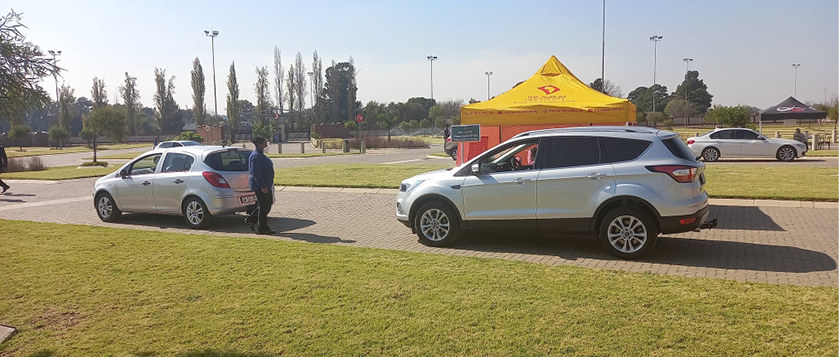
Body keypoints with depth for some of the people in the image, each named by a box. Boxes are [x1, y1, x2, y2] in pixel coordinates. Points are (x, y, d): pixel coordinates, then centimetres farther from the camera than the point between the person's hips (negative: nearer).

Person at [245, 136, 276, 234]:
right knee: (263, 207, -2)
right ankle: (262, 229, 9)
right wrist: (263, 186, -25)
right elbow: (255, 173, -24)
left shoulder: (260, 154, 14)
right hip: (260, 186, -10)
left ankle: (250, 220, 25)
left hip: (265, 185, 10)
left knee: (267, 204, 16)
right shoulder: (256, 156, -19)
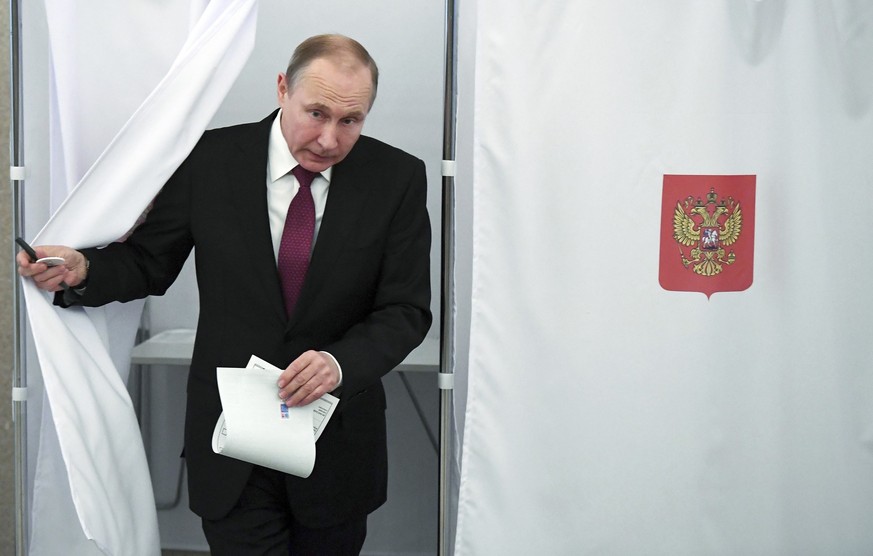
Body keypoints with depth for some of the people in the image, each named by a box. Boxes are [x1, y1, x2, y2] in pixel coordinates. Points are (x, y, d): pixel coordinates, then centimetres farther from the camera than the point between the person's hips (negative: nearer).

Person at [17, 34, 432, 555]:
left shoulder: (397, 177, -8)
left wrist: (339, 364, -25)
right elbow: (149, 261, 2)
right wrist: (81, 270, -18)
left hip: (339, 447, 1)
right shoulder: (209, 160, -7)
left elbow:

#### What you have to do
When a line in the data holds the word "shoulder", show that line.

#### Reply
left shoulder: (260, 154, 14)
right shoulder: (256, 156, -19)
left shoulder: (397, 177, -8)
right shoulder: (209, 160, -7)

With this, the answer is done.